The Topeka metropolitan area’s* total nonfarm employment declined by approximately 1,000 workers from November 2017 to November 2018, following an 800 worker decline in 2017. From 2012 to 2016, the Topeka area grew by an average of 0.7 percent, and Topeka’s growth has lagged behind the state average every year since 2011 except 2016 when Topeka grew 1.1 percent compared to Kansas’ state average of 0.3 percent.

For 2019, employment in the Topeka area is forecast to grow by 0.3 percent, rebounding from the contractions of 2017 and 2018 by adding approximately 300 new jobs overall to the local economy.

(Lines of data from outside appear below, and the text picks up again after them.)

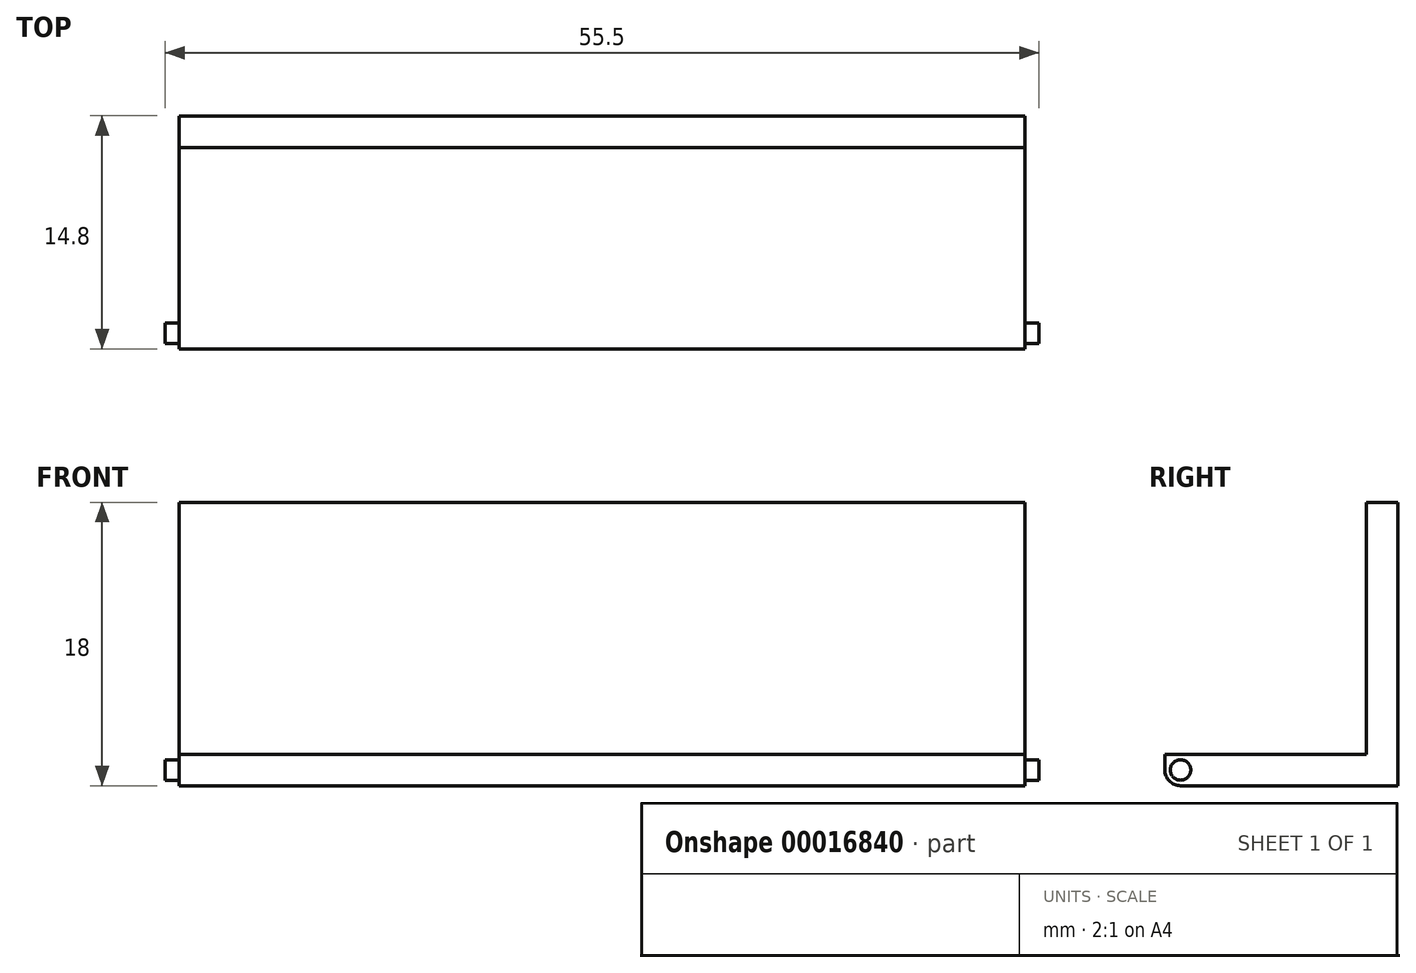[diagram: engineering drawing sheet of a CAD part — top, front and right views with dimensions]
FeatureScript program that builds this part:
annotation { "Feature Type Name" : "Feature", "Feature Type Description" : "" }
export const myFeature = defineFeature(function(context is Context, id is Id, definition is map)
    precondition{}
    {
        {
            var Q0;
            Q0=qCreatedBy(makeId("Top.planeOp"),FACE);
            var sketch = newSketch(context, id + "F0", { "sketchPlane" : qUnion([Q0])});
            skLineSegment(sketch, "E0.bottom", {"start": v(-78.46, -29.03) * mm, "end": v(-24.76, -29.03) * mm});
            skLineSegment(sketch, "E0.top", {"start": v(-78.46, -43.83) * mm, "end": v(-24.76, -43.83) * mm});
            skLineSegment(sketch, "E0.left", {"start": v(-78.46, -29.03) * mm, "end": v(-78.46, -43.83) * mm});
            skLineSegment(sketch, "E0.right", {"start": v(-24.76, -29.03) * mm, "end": v(-24.76, -43.83) * mm});
            skSolve(sketch);
        }
        {
            var Q0;
            Q0=makeQuery(id+"F0.imprint","IMPRINT",FACE,{"disambiguationData":[TD([[makeQuery(id+"F0.imprint","IMPRINT",EDGE,{"derivedFrom":sQuery(id+"F0.wireOp",EDGE,"E0.bottom")}),-1.0]])]});
            extrude(context, id + "F1", {"entities" : qUnion([Q0]), "depth" : 18 * mm});
        }
        {
            var Q0;
            Q0=makeQuery(id+"F1.opExtrude","CAP_FACE",FACE,{"disambiguationData":[OSD([sQuery(id+"F0.wireOp",EDGE,"E0.bottom"),sQuery(id+"F0.wireOp",EDGE,"E0.top"),sQuery(id+"F0.wireOp",EDGE,"E0.left"),sQuery(id+"F0.wireOp",EDGE,"E0.right")])],"isStart":false});
            shell(context, id + "F2", {"entities" : qUnion([Q0]), "thickness" : 2 * mm});
        }
        {
            var Q0;
            Q0=makeQuery(id+"F1.opExtrude","CAP_FACE",FACE,{"disambiguationData":[OSD([sQuery(id+"F0.wireOp",EDGE,"E0.bottom"),sQuery(id+"F0.wireOp",EDGE,"E0.top"),sQuery(id+"F0.wireOp",EDGE,"E0.left"),sQuery(id+"F0.wireOp",EDGE,"E0.right")])],"isStart":false});
            var sketch = newSketch(context, id + "F3", { "sketchPlane" : qUnion([Q0])});
            skLineSegment(sketch, "E1.bottom", {"start": v(-78.46, -31.03) * mm, "end": v(-24.76, -31.03) * mm});
            skLineSegment(sketch, "E1.top", {"start": v(-78.46, -43.83) * mm, "end": v(-24.76, -43.83) * mm});
            skLineSegment(sketch, "E1.left", {"start": v(-78.46, -31.03) * mm, "end": v(-78.46, -43.83) * mm});
            skLineSegment(sketch, "E1.right", {"start": v(-24.76, -31.03) * mm, "end": v(-24.76, -43.83) * mm});
            skSolve(sketch);
        }
        {
            var Q0;
            Q0 = qSketchRegion(id + "F3", true);
            extrude(context, id + "F4", {"entities" : qUnion([Q0]), "operationType" : NewBodyOperationType.REMOVE, "oppositeDirection" : true, "depth" : 16 * mm});
        }
        {
            var Q0;
            Q0=makeQuery(id+"F4.boolean.opBoolean","COPY",EDGE,{"derivedFrom":makeQuery(id+"F4.opExtrude","CAP_EDGE",EDGE,{"disambiguationData":[OSD([sQuery(id+"F3.wireOp",EDGE,"E1.top")])],"isStart":false})});
            var Q1;
            Q1=makeQuery(id+"F1.opExtrude","CAP_EDGE",EDGE,{"disambiguationData":[OSD([sQuery(id+"F0.wireOp",EDGE,"E0.top")])],"isStart":true});
            fillet(context, id + "F5", {"entities" : qUnion([Q0, Q1]), "radius" : 1 * mm, "tangentPropagation" : true, "allowEdgeOverflow" : false});
        }
        {
            var Q0;
            Q0=makeQuery(id+"F1.opExtrude","SWEPT_FACE",FACE,{"disambiguationData":[OSD([sQuery(id+"F0.wireOp",EDGE,"E0.left")])]});
            var sketch = newSketch(context, id + "F6", { "sketchPlane" : qUnion([Q0])});
            skCircle(sketch, "E2", {"center": v(42.83, 1) * mm, "radius": 0.65 * mm});
            skSolve(sketch);
        }
        {
            var Q0;
            Q0 = qSketchRegion(id + "F6", true);
            extrude(context, id + "F7", {"entities" : qUnion([Q0]), "operationType" : NewBodyOperationType.ADD, "depth" : 0.9 * mm});
        }
        {
            var Q0;
            Q0=makeQuery(id+"F1.opExtrude","SWEPT_FACE",FACE,{"disambiguationData":[OSD([sQuery(id+"F0.wireOp",EDGE,"E0.right")])]});
            var sketch = newSketch(context, id + "F8", { "sketchPlane" : qUnion([Q0])});
            skCircle(sketch, "E3", {"center": v(-42.83, 1) * mm, "radius": 0.65 * mm});
            skSolve(sketch);
        }
        {
            var Q0;
            Q0 = qSketchRegion(id + "F8", true);
            extrude(context, id + "F9", {"entities" : qUnion([Q0]), "operationType" : NewBodyOperationType.ADD, "depth" : 0.9 * mm});
        }
    });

  • The production sectors are expected to lead employment growth in the Topeka metropolitan area, adding almost 200 jobs with a 1.3 percent growth rate. The manufacturing sector has been a bright spot in the Topeka economy in recent years, with 400 jobs added from 2013 to 2017. It is projected to expand 1.1 percent in 2019. The natural resources and construction sector is projected to add fewer than 100 jobs in 2019, continuing to rebound after declining by approximately 400 jobs in 2017.
  • Trade, transportation, and utilities sector employment is forecast to decline by 0.5 percent in 2019, contracting by less than 100 jobs overall. Since 2008, the sector has declined in employment each year in Topeka, ranging from a 0.3 percent to 1.7 percent decline. Overall employment has declined in the retail trade, wholesale trade, and transportation subsectors over this period. Taxable retail sales declined 2.6 percent on an inflation-adjusted basis in 2017, the first decline in Topeka’s inflation-adjusted taxable retail sales since 2013. In 2018 retail sales returned to positive growth, and for 2019, retail sales are projected to grow 0.5 percent after adjusting for inflation
  • • Employment growth in the service sector is projected to be 0.5 percent in 2019, adding more than 200 jobs to the Topeka economy. Service sector employment remained approximately flat in 2017 and 2018 after adding almost 2,000 jobs in 2015 and 2016. The fastest growing service subsector is projected to the professional and business services sector, which is forecast to grow 1.9 percent in 2019, rebounding from a decline of approximately 400 workers in 2017.
  • Government sector employment is projected to have a net employment change of less than 100 jobs in 2019. Federal and local government employment is expected to grow modestly, but state government employment is forecast to decline by approximately the same amount. Government sector employment has declined in seven of the last eight years since 2011 in the Topeka area.

*The Topeka metropolitan area consists of Jackson, Jefferson, Osage, Shawnee, and Wabaunsee counties in Kansas.